There is probably only an issue if food becomes your ONLY strategy.  But the only person who can decide if it is a resourceful strategy that you want to keep is you.  And hopefully, delving into WHY you eat can help you answer that.

 

WORKSHEET: Work Out the Tension

Working out the part you want food to play in your life can be tough.  As with everything, there is no one size fits all.  I love spending time thinking about the perfect thing that I want to cook, whereas my Dad would have all his nutrients in pill form if he could.  My go-to strategy for when life is shit is sleep deprivation and shit TV.  Whereas when my Mum has had a bad day, the cheese block takes a hammering.  The important thing is that you take to time to learn about what may work or not work for your individual awesomeness.

 

Use these resources, combined with what you discovered about your emotions in a previous Rule.  Really hone your thoughts and new habits/strategies about this new Rule that you want to create.

 

WATCH: Overeating, Cues, and Conditioning

WATCH: The Psychology of Overeating (long but worth it, and I apologise about the mention of body weight from 29:25-29:32.)

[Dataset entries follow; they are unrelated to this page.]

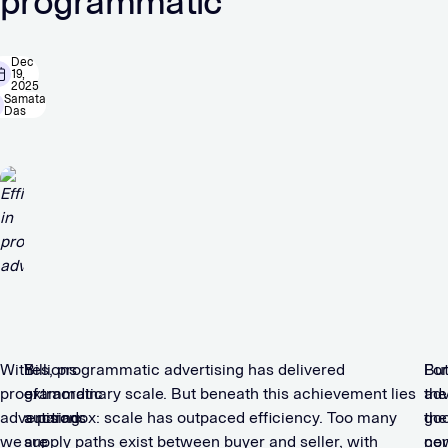
programmatic
Dec
19,
2025
Samata
Das
With
Billions
Yes, programmatic advertising has delivered
For
Bu
programmatic
of
extraordinary scale. But beneath this achievement lies
adv
the
advertising
auctions
a paradox: scale has outpaced efficiency. Too many
the
go
we
are
supply paths exist between buyer and seller, with
co
ne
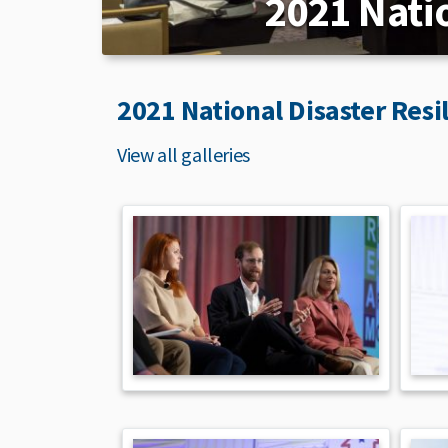
2021 Nati
2021 National Disaster Resi
View all galleries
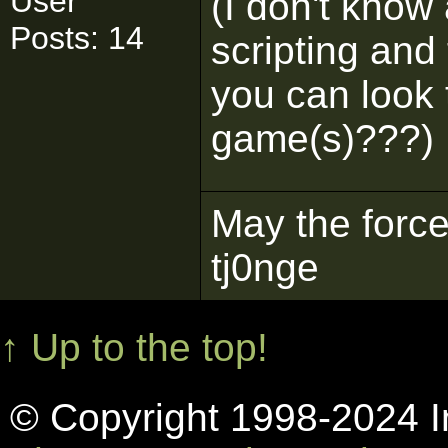
User
(I don't know
Posts: 14
scripting and 
you can look t
game(s)???)
May the force
tj0nge
↑ Up to the top!
© Copyright 1998-2024 In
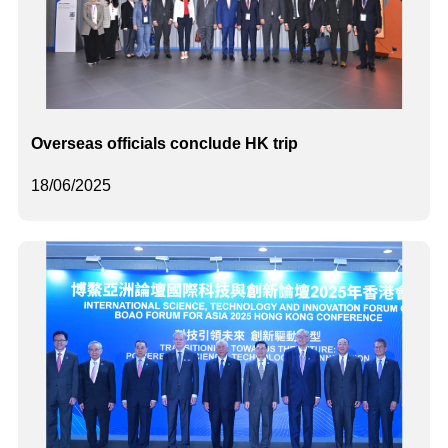
Overseas officials conclude HK trip
18/06/2025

WATCH: Feel It… Before You Feed It (this is a TEDx Talk about emotional eating.  The presenter tells a story about her journey which does involve weight loss, but this isn’t like your usual “fix your emotions to lose weight” talk.  She makes it clear that the weight loss is a side effect of her journey, and not the main intention of the changes she made.)

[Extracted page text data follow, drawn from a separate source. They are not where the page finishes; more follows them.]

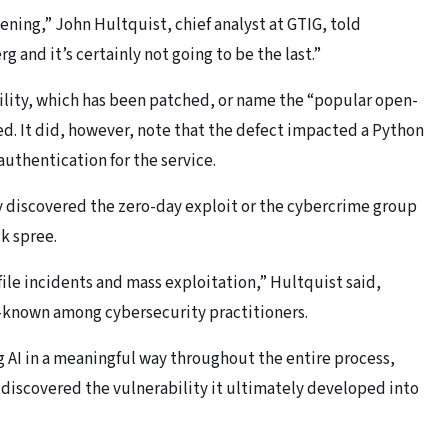
ning,” John Hultquist, chief analyst at GTIG, told
g and it’s certainly not going to be the last.”
bility, which has been patched, or name the “popular open-
ed. It did, however, note that the defect impacted a Python
authentication for the service.
y discovered the zero-day exploit or the cybercrime group
ck spree.
file incidents and mass exploitation,” Hultquist said,
l-known among cybersecurity practitioners.
ng AI in a meaningful way throughout the entire process,
o discovered the vulnerability it ultimately developed into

WATCH: Overcome Reward and Emotional Eating

READ: How Do Hormones Affect Hunger?

Now’s the time to put everything together.  Trust your instincts and write new Rules that feel good.  They should feel like you, like they fit the type of Game that you want to play.

 

And don’t forget that these Rules aren’t ever set in stone.  As your life and goals alter with time and experience, your Rules should keep pace too.